BlueGreen Alliance | Labor-Environmental Partnership Calls for End of Lockout at Con Edison

Labor-Environmental Partnership Calls for End of Lockout at Con Edison

Statement from BlueGreen Alliance Executive Director calls for utility to end lockout immediately and concentrate on solving climate change.

July 23, 2012

WASHINGTON, DC. (July 23, 2012) The BlueGreen Alliance today called for an end to the lockout of 8,500 members of the Utility Workers Union of America (UWUA) at Consolidated Edison Company of New York and for the utility to focus its efforts on reducing emissions that cause climate change instead of cutting workers’ benefits. The lockout began on July 1, when Con Edison refused an offer by 8,500 members of UWUA Local 1-2 to continue negotiating while working without a contract.

The following is a statement from BlueGreen Alliance Executive Director David Foster:

“We stand in solidarity with the workers of UWUA Local 1-2. They are hard-working people who have been locked out of their jobs unfairly. During one of the hottest summers on record, what is going on at Con Edison is wrong for workers, wrong for consumers and wrong for our environment.

“The environmental community strongly supports the rights of working people to have good, safe jobs with fair wages and benefits because such jobs also protect the environment.
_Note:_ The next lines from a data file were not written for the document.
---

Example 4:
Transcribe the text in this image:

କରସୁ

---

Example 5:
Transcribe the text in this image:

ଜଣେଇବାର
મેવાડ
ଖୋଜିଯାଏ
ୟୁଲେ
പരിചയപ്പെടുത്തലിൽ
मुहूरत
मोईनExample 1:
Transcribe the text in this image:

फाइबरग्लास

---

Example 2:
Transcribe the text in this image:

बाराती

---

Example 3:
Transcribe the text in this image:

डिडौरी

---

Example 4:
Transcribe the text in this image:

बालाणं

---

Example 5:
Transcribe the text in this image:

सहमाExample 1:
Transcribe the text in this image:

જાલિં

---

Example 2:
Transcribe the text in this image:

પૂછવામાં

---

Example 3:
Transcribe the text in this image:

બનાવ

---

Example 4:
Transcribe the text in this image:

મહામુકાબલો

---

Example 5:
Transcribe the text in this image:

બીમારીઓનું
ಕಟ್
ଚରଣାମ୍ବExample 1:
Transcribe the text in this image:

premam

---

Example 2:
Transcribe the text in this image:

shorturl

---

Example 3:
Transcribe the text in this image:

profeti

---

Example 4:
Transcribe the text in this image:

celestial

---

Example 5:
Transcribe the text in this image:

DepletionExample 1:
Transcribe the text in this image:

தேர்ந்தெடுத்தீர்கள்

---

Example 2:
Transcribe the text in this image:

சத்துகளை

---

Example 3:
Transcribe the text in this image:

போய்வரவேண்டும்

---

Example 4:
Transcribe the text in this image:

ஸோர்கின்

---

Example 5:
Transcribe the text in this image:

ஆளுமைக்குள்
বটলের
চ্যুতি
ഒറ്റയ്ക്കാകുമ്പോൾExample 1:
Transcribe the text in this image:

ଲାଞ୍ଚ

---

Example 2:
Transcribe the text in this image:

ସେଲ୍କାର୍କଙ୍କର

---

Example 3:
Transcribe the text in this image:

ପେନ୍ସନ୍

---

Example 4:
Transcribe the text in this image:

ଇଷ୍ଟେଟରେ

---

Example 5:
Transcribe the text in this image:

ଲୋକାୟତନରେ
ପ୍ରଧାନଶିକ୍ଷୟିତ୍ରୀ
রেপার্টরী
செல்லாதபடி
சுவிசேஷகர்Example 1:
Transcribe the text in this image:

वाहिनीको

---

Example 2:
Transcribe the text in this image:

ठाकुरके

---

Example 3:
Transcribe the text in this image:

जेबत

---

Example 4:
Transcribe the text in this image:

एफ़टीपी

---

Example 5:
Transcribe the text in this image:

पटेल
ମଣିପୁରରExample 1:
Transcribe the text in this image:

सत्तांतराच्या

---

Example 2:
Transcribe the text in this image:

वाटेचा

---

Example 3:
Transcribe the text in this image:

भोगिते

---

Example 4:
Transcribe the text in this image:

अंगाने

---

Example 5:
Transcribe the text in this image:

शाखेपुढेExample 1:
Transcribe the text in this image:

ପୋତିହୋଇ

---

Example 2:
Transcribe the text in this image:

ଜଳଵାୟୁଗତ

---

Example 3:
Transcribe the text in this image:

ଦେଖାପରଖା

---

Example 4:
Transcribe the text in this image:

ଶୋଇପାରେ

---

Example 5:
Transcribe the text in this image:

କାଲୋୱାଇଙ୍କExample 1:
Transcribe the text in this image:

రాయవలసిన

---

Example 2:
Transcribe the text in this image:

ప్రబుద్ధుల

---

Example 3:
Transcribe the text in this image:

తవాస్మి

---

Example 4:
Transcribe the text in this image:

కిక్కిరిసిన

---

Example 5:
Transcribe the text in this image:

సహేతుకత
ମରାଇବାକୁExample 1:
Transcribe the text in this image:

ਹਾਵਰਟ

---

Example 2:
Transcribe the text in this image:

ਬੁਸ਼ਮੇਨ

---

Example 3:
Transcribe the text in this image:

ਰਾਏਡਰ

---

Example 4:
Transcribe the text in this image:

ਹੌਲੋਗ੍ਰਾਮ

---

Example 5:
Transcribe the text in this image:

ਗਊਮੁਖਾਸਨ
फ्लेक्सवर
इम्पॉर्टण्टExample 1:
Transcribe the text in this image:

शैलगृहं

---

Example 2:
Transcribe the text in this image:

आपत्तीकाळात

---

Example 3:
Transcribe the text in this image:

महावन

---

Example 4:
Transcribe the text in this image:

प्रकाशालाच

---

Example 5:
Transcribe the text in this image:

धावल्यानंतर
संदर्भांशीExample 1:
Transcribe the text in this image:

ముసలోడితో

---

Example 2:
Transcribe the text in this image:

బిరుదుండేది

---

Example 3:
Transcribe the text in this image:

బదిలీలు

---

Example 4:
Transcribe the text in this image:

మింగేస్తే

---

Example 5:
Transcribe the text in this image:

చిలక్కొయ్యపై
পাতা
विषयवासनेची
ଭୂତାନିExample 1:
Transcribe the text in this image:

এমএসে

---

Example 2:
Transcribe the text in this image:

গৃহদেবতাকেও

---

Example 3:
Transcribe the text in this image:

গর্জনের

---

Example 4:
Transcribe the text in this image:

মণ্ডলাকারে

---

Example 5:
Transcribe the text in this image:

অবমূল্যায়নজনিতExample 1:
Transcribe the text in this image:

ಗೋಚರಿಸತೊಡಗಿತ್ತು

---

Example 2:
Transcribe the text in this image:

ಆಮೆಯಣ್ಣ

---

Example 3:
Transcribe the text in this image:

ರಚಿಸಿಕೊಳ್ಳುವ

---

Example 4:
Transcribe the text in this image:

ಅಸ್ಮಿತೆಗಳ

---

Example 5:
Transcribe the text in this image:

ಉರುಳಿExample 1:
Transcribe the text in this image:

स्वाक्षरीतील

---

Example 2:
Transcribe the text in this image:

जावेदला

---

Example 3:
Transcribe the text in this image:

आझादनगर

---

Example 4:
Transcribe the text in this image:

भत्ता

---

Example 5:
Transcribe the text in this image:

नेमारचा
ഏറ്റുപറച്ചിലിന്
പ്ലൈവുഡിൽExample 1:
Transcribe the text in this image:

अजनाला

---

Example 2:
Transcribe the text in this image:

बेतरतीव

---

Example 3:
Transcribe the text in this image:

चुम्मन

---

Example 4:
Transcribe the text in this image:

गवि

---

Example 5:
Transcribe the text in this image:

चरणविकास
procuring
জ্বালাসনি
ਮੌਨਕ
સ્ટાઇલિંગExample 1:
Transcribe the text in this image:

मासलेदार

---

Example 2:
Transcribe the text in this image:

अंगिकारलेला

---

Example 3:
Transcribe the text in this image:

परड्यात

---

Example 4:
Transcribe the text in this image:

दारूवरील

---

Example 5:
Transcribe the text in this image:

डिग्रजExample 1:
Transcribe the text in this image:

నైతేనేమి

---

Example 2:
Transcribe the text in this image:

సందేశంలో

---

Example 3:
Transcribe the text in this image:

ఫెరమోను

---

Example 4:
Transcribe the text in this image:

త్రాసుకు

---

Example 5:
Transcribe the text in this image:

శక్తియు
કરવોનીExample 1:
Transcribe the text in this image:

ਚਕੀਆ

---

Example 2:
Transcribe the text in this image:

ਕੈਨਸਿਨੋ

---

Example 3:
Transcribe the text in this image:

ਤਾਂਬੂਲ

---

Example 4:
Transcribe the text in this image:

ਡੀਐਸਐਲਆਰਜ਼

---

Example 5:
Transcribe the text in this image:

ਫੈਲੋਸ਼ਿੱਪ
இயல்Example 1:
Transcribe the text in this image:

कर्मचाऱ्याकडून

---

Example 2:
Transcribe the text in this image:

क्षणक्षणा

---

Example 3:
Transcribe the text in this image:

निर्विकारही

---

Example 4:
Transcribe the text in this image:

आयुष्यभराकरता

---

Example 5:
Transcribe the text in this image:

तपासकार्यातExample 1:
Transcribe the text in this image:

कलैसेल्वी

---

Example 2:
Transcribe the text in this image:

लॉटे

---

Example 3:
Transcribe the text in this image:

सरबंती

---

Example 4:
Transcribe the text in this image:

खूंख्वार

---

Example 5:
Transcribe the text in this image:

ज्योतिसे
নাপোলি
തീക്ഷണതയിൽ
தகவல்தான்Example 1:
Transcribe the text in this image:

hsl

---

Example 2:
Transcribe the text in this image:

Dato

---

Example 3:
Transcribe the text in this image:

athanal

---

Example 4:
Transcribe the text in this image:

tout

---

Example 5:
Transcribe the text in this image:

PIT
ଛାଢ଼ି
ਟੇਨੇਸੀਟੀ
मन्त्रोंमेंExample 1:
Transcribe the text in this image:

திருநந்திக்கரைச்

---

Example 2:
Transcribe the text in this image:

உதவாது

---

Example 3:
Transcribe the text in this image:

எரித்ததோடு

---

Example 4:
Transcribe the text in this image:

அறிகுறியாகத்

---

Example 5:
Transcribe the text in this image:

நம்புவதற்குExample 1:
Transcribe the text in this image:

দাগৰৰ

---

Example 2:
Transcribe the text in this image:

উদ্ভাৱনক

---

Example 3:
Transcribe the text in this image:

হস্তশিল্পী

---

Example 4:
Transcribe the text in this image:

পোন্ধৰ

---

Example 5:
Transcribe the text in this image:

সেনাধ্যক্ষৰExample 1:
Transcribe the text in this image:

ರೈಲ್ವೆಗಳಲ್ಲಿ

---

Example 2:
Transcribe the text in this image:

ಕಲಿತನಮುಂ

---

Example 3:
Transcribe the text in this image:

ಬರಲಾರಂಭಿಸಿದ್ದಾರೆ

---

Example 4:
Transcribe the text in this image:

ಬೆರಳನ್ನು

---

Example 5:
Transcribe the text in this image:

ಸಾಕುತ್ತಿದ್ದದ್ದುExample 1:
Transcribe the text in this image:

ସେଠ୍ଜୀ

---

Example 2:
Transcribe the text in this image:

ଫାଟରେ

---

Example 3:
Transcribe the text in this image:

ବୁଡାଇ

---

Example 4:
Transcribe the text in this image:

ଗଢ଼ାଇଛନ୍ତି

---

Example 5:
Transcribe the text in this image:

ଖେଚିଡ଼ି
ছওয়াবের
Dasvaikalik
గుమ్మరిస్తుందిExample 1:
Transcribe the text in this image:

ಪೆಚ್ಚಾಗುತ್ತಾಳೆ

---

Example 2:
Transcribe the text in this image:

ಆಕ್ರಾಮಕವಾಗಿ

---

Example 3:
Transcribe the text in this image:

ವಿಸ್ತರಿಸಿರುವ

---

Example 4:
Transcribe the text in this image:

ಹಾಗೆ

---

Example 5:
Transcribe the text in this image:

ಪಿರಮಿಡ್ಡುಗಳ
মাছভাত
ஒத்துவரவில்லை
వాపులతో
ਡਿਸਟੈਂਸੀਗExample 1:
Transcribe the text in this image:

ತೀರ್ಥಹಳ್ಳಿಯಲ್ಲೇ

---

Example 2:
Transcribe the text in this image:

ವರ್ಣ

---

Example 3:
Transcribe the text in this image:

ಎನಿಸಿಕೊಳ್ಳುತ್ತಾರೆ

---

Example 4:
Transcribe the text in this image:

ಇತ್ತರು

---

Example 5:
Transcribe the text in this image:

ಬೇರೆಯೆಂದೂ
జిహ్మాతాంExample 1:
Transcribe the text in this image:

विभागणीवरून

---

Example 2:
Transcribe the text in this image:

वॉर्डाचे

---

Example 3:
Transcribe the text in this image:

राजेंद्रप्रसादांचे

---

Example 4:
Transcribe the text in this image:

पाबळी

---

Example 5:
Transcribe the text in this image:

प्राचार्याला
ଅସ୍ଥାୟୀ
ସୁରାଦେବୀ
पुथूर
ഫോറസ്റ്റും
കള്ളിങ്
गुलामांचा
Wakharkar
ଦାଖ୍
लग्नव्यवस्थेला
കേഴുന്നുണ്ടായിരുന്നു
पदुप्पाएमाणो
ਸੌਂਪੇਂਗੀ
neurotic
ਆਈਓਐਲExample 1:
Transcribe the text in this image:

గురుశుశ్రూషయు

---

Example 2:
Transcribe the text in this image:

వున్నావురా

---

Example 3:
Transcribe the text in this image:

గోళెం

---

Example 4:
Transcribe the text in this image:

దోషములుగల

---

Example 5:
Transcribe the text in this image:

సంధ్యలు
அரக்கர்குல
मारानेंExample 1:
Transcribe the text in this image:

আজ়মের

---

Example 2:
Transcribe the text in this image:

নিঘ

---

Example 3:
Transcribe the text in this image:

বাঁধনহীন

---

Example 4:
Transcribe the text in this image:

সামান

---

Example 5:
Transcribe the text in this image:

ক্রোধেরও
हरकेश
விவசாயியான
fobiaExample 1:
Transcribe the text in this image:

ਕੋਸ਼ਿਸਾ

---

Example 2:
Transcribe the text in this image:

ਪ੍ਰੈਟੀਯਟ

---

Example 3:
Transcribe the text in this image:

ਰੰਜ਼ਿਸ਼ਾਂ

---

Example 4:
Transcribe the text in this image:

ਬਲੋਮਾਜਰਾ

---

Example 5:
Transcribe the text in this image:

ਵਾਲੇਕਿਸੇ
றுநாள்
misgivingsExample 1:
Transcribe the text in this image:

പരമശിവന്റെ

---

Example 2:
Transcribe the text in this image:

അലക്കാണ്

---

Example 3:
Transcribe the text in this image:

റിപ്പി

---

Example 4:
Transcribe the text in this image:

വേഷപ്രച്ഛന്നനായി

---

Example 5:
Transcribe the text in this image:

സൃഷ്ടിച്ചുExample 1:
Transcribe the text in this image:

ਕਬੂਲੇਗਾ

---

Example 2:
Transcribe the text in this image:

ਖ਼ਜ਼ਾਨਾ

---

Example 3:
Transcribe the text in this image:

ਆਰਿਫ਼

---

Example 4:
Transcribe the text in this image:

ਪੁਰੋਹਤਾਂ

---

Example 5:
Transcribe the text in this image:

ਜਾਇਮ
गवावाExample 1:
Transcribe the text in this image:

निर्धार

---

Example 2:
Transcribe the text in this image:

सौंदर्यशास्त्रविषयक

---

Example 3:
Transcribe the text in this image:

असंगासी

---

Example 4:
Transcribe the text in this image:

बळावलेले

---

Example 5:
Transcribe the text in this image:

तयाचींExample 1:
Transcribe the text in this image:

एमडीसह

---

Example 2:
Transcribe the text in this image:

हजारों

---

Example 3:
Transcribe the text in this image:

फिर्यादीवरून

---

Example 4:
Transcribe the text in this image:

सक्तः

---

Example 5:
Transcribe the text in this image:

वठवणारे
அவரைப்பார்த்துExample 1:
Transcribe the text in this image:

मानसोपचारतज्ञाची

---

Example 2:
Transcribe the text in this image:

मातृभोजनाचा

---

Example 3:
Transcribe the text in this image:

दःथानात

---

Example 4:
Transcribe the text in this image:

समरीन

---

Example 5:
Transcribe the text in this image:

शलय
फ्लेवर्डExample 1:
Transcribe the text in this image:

Union workers are far better trained than replacement workers; the current situation puts our families, communities and environment at risk.

“The utility industry has a special role in our country today in solving our current environmental and economic crises.  Providing clean, affordable, and reliable energy to New York’s businesses and residential consumers is critical to both economic growth and solving climate change.

“But instead of punishing 8,500 workers and their families by locking them out, this utility should end the lockout immediately, return to the bargaining table and negotiate a fair contract. Instead of concentrating on an ill-conceived strategy of cutting workers’ benefits, Con Ed should focus its efforts on launching bold new energy efficiency programs to save rate payers money and expand their delivery of clean energy in New York to reduce greenhouse gas emissions.  Con Ed should be a leader in working for a sustainable future for all New Yorkers, starting with its front-line employees.”